The article on a new land-based industrial fish farm proposed for Millinocket said the plant would use “100% renewable hydropower” (“Salmon farm could be headed for landlocked Millinocket,” Feb. 16). But the plant will almost certainly have large, non-renewable and carbon-intensive diesel generators for backup power so fish won’t die in the event of a power outage, and those generators may be used during times of peak power usage in order to reduce the company’s overall power bill. This is true in Belfast, for a project designed by those now spearheading the Millinocket project.
The article also says the Millinocket plant’s filtration system “removes and sanitizes waste.” But that is misleading. Here in Belfast, by one estimate, Nordic Aquafarms’ filtration system would still discharge 1,600 pounds of nitrogen alone per day, which would likely cause algae blooms, depriving wild marine life of oxygen. Such effluent discharge also attracts sea lice, which then attach to passing wild fish. That this discharge is as clean or cleaner than the plants’ intake water is simply wrong.
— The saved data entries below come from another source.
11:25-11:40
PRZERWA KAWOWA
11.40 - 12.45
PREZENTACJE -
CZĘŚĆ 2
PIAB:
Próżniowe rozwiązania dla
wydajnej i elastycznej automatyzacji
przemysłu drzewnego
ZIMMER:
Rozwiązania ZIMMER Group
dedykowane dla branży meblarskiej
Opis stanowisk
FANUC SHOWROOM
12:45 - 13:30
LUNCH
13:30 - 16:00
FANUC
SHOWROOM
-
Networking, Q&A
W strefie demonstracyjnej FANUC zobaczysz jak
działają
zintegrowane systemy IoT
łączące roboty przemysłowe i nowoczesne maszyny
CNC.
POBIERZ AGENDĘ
The article also states that fish cannot escape from land-based industrial fish farms, and this too is wrong. There have been documented fish escapes from land-based industrial fish farms in Canada and Norway, and it is discouraging that Erik Heim and Marianne Naess, former executives of Nordic Aquafarms in Belfast, are now peddling in Millinocket the same falsehoods they peddled in Belfast for four years.